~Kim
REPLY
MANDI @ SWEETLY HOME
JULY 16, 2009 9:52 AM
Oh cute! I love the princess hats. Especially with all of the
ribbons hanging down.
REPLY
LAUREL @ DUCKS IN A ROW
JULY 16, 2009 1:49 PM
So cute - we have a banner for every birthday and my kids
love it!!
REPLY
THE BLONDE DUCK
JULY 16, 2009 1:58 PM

============================================================

**Task:** Find every line in the rows above that contains the word "love" and copy each one out in full.

**Task response:**
Oh cute! I love the princess hats. Especially with all of the
love it!!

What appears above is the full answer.